私がまだ社会人になって間もない頃、少しくだけた席で、10歳近く年上の男性が言いました。
「幸せになりなさいよ」
私は即座に聞き返していました。
「幸せってどういうことですか?」
その人は、少しとまどったように、その人の考える「幸せの定義」を述べてくれました。
曰く「結婚して、旦那がちゃんとお金を入れて、何不自由なく安心して暮らせることが幸せなんじゃないか?」
それ以上、話は続かなかったように思いますが、心の中で、私は確信を持ちました。
それは、私にとっての「幸せ」ではない、と。
あくまで、私にとって、の話ですが、若く好奇心に満ち溢れていたその頃の私には、「自分自身の力でやってみたい」感覚が強く、誰かの力で「安心」を得て暮らすことには、全く魅力を感じなかったように思います。
そして、同じレベルで考えるとすれば、自分にとっての幸せは、生活の苦楽は別として、志の合う人と、目標に向って一緒に進むこと……そんなイメージだったと思います。
あるいは、心から夢中になれるもの、生涯を通して力を注げるものに出会うことも幸せのひとつと考えていました。
人によって、幸せの定義は違います。
早くから「結婚して家庭を持って子供を産む」という意志を持っている人は、その方向に向かって行動し、実際そうなっているケースが多いと何かの本に書いてあった記憶があります。確率で考えると当然かもしれません。
そして、私の場合は、また違った方向を目指していたので、結果的には、昔描いていた通りの生活に近い状態になれています。
ですので、幸せかといわれると今私は幸せなのです。
もちろん、もっと先の幸せもあって、それもやはりもっと目標に近づくとか、もっと強く好きなものを意識できるようになる、といったイメージです。
こういう形での「幸せの定義」は、その人の生き方の指針、価値観のようなもの、と言えるかもしれません。

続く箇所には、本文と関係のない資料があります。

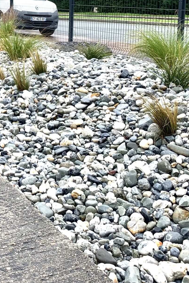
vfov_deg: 33.8
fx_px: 449
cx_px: -14
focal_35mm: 57
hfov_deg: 22.6
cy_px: 50
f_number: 1.8
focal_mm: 4.25
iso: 25
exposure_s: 1/404
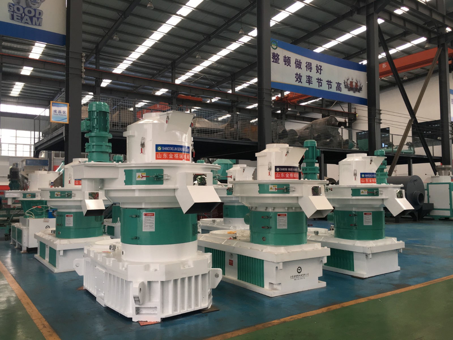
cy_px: 170
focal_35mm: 29
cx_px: 226
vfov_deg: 48.2
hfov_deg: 61.7
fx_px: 380
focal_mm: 4.15
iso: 40
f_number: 2.2
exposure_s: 1/100
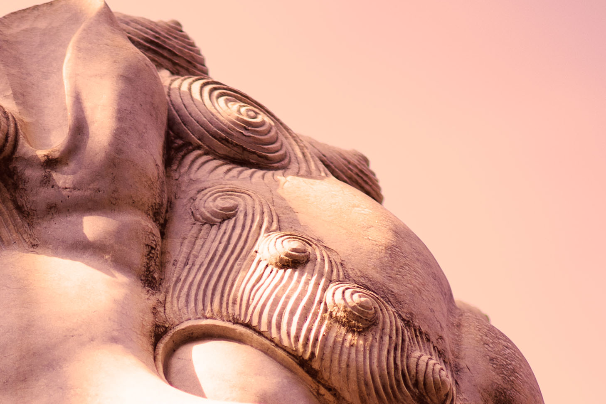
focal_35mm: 401
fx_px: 6750
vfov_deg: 3.4
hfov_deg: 5.1
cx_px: 120
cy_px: 640
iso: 100
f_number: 2.8
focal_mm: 105
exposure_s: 1/1000
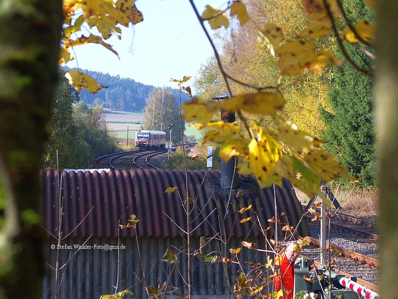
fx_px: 1311
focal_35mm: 114
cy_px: 150
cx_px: 198
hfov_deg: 17.3
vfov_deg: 13.0
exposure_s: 1/400
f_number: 4.5
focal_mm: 28.87
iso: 100
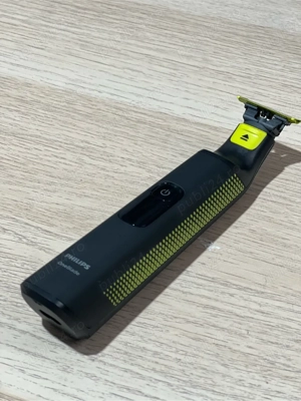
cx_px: 150
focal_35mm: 77
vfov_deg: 25.3
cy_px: 200
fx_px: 893
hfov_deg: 19.1
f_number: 2.8
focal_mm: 9
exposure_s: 1/33
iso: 125
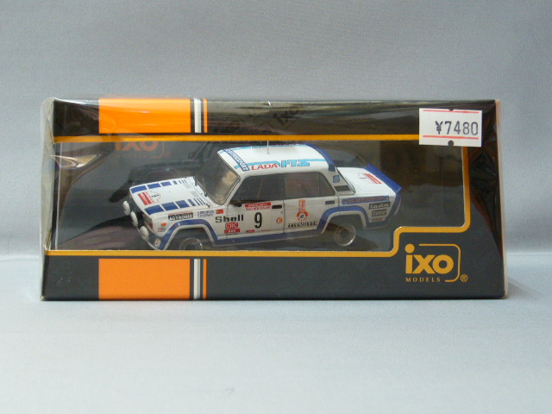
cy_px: 207
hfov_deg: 26.0
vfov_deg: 19.6
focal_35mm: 75
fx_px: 1196
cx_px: 276
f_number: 3.5
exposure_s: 1/13
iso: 100
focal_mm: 9.1
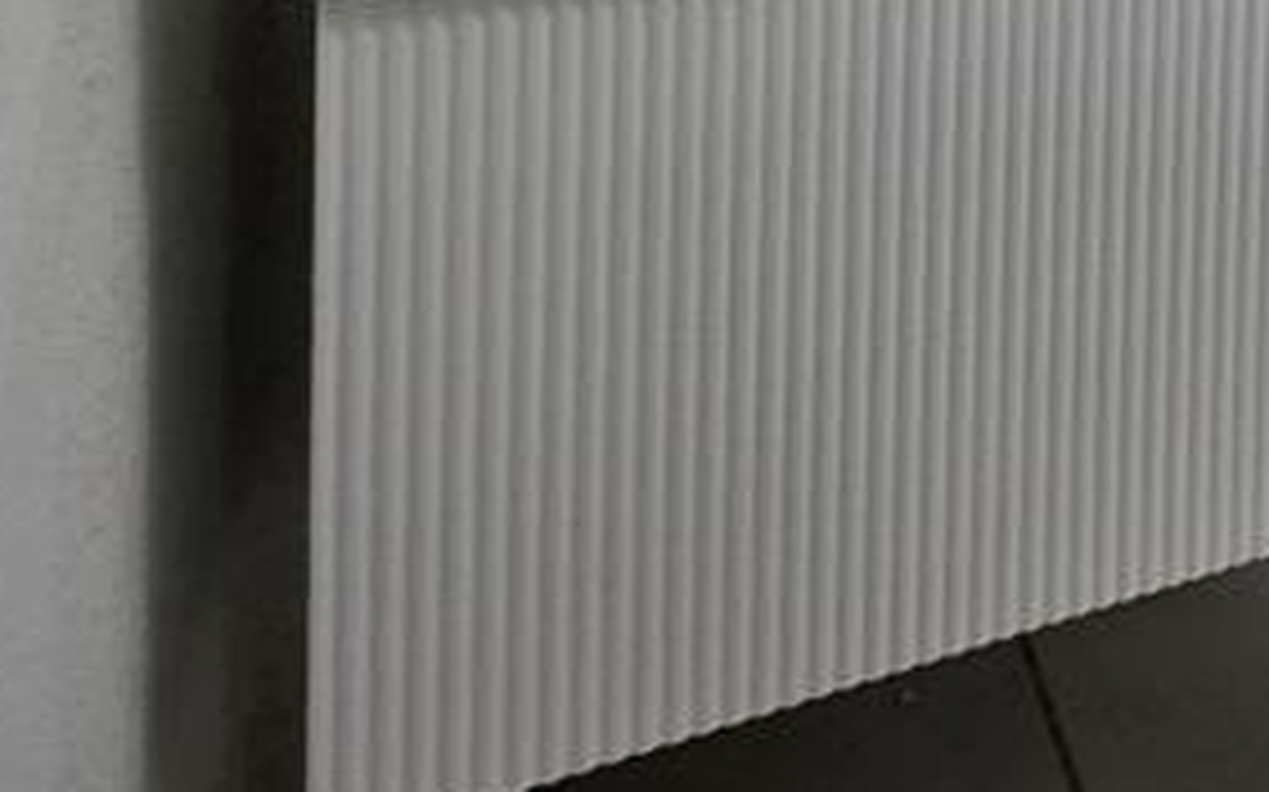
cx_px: 2092
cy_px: -482
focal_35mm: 50
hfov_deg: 25.0
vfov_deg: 20.8
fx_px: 1729
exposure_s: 1/120
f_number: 1.9
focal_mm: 2.2
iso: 320
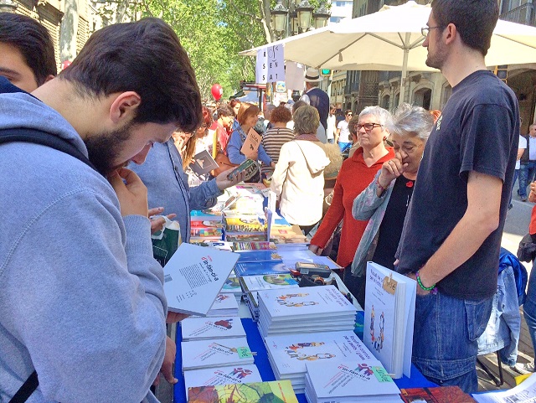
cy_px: 202
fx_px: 449
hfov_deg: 61.6
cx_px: 268
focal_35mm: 29
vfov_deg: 48.3
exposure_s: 1/954
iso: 32
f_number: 2.2
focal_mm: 4.15
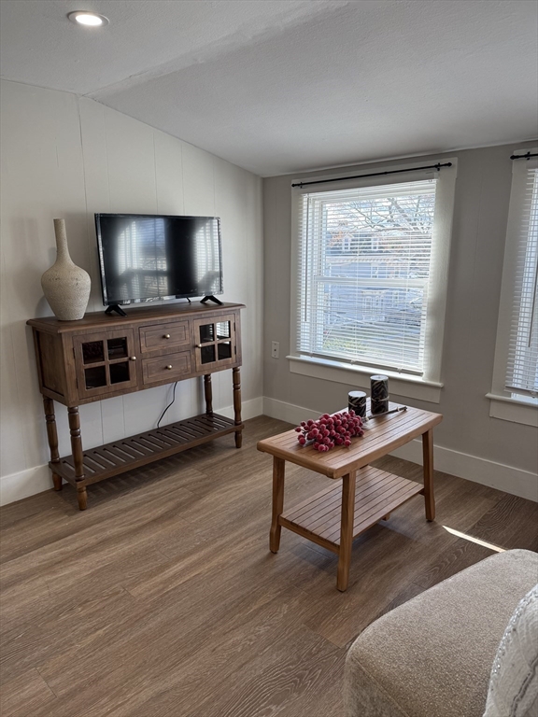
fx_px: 497
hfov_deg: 56.8
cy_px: 358
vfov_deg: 71.6
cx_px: 269
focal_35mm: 24
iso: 100
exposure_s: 1/298
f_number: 1.78
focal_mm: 6.76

もし、人に訊ねたら、人の数だけいろいろな答えが出てくるかもしれないし、大まかな方向性に分かれるのかもしれません。
そして、もっと小刻みにできる「幸せの定義」もあるのではないか、と思います。
人生のずっと先にあるような幸せではなく、<今>目の前にあるような幸せです。
遠くの幸せを考えることは、長いスパンで自分の道を生きる拠りどころとなるでしょうし、目の前の幸せに気づくことは、日々の心の栄養のようなものではないかと思います。
「幸せ」という言葉は、私にとって、何か正面から使うのが気恥ずかしいような言葉でもあるのですが、こうして考え始めると、このキーワードでいろいろなことが発見できそうな気がしています。